## WHAT IS NEEDED
The copy should hold exactly the lines below from the one that contains "left hip: (633, 249, -10)" through the one that contains "left knee: (279, 110, -32)" and nothing else, so no pictures.

(People photos with keypoints)
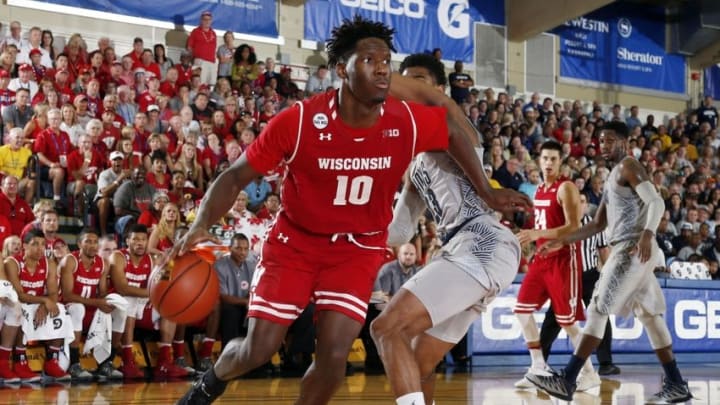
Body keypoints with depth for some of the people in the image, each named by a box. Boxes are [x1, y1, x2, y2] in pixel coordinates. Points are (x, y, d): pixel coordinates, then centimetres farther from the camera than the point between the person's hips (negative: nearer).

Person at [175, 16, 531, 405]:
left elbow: (457, 129, 5)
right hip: (295, 240, -1)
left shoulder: (408, 123, -18)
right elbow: (235, 176, -15)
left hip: (358, 248, 2)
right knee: (257, 350, -2)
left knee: (333, 355, -11)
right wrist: (201, 226, -31)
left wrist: (486, 193, 8)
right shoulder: (299, 121, -24)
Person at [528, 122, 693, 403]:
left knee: (598, 309, -11)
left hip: (633, 249, -10)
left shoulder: (628, 166, -5)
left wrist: (647, 234, -35)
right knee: (648, 315, 10)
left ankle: (566, 381, -12)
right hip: (627, 251, 10)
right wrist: (562, 242, 20)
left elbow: (656, 202, -18)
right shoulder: (614, 177, 24)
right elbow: (598, 225, 26)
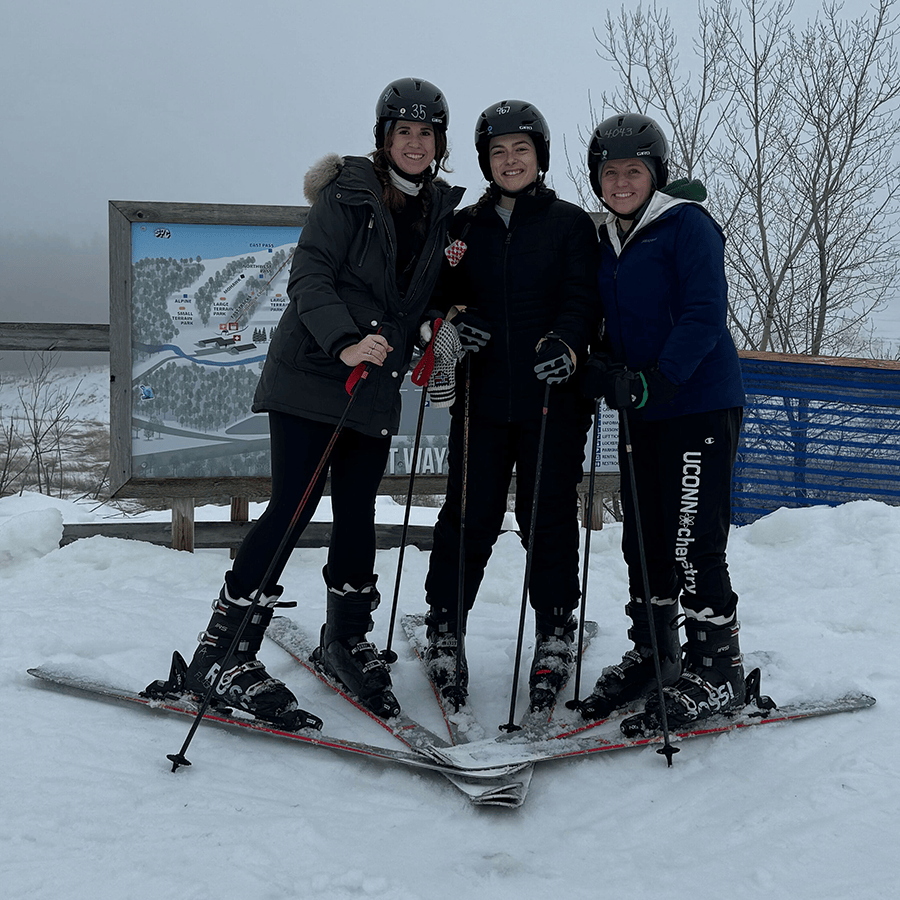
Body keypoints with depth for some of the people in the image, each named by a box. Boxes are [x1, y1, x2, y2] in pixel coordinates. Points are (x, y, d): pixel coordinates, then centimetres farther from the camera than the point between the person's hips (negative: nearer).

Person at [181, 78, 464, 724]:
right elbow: (309, 274, -14)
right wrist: (344, 342, -29)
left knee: (357, 513, 6)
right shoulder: (348, 193, -4)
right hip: (311, 373, -5)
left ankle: (346, 641, 24)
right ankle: (221, 653, -1)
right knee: (294, 507, -10)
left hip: (375, 387, 5)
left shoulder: (441, 211, 14)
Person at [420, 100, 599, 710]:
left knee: (549, 519, 2)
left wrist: (564, 343, -23)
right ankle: (445, 630, 15)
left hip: (553, 397, -2)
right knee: (468, 517, 1)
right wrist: (454, 318, -6)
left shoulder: (570, 223, 6)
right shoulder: (465, 226, 14)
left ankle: (556, 636, 17)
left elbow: (583, 298, -3)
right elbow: (440, 291, 17)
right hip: (482, 396, 2)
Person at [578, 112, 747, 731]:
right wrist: (605, 369, 0)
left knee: (693, 545, -6)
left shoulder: (687, 225, -7)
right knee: (643, 541, 11)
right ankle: (652, 657, 24)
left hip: (700, 406, -7)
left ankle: (717, 671, 8)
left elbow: (705, 315, -16)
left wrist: (655, 380, -24)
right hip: (641, 414, 7)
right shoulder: (608, 241, 15)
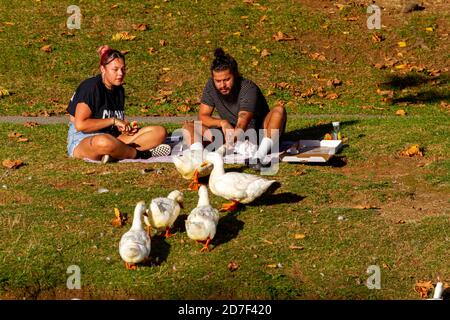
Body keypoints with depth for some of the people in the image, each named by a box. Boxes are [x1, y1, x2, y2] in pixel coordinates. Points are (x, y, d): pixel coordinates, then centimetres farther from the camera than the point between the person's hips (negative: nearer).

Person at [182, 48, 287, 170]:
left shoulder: (248, 89, -25)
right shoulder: (211, 86, -9)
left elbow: (241, 124, -36)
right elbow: (203, 116, -6)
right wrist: (222, 122, -26)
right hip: (230, 132, 4)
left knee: (279, 110, -32)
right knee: (188, 126, -10)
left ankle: (259, 157, -45)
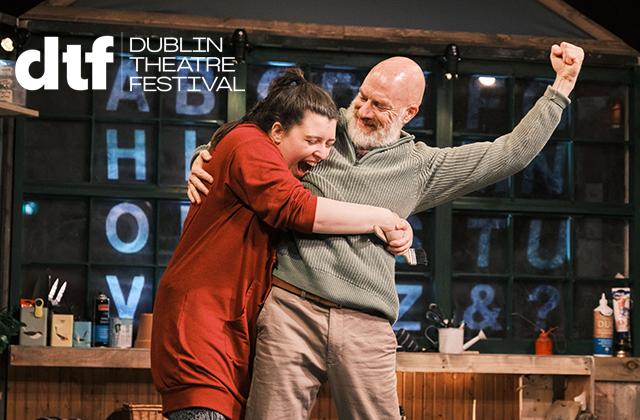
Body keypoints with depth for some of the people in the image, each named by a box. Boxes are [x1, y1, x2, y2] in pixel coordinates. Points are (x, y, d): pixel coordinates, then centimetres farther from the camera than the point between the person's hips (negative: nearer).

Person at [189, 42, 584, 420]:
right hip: (291, 309, 0)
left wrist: (562, 85, 13)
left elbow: (511, 153, 13)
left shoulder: (421, 166, 13)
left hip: (366, 327, 1)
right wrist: (204, 159, 5)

## SOLUTION BELOW
left hip: (633, 249, -10)
left shoulder: (628, 166, -5)
left wrist: (647, 234, -35)
right knee: (648, 315, 10)
left ankle: (566, 381, -12)
right hip: (627, 251, 10)
right wrist: (562, 242, 20)
left elbow: (656, 202, -18)
right shoulder: (614, 177, 24)
right elbow: (598, 225, 26)
Body keypoints with depth for some of the people in the image, each named by a box. Boxes are [x1, y1, x2, y2] in pixel coordinates. Points are (x, y, d): pixel coordinates, then centimetres farther from the camera than the point between the person's hips (negative: nearer).

Person at [181, 78, 464, 724]:
right elbow: (309, 274, -14)
right wrist: (344, 342, -29)
left knee: (357, 513, 6)
right shoulder: (348, 193, -4)
right hip: (311, 373, -5)
left ankle: (346, 641, 24)
right ankle: (221, 653, -1)
right knee: (294, 507, -10)
left hip: (375, 387, 5)
left shoulder: (441, 211, 14)
Person at [420, 100, 599, 710]:
left knee: (549, 519, 2)
left wrist: (564, 343, -23)
right ankle: (445, 630, 15)
left hip: (553, 397, -2)
right knee: (468, 517, 1)
right wrist: (454, 318, -6)
left shoulder: (570, 223, 6)
right shoulder: (465, 226, 14)
left ankle: (556, 636, 17)
left elbow: (583, 298, -3)
right elbow: (440, 291, 17)
right hip: (482, 396, 2)
Person at [578, 112, 747, 731]:
right wrist: (605, 369, 0)
left knee: (693, 545, -6)
left shoulder: (687, 225, -7)
right knee: (643, 541, 11)
right ankle: (652, 657, 24)
left hip: (700, 406, -7)
left ankle: (717, 671, 8)
left elbow: (705, 315, -16)
left wrist: (655, 380, -24)
right hip: (641, 414, 7)
right shoulder: (608, 241, 15)
Body keypoints with depth for some of the people in the image, each named by a box. Boxes are [x1, y1, x2, y2] in pixel coordinates. Points are (x, y, d): pixel coordinates, then centimetres farther from the camera than the point between the person's hips (negative: nearer).

Person at [182, 48, 287, 170]:
left shoulder: (248, 89, -25)
right shoulder: (211, 86, -9)
left elbow: (241, 124, -36)
right elbow: (203, 116, -6)
right wrist: (222, 122, -26)
right hip: (230, 132, 4)
left knee: (279, 110, -32)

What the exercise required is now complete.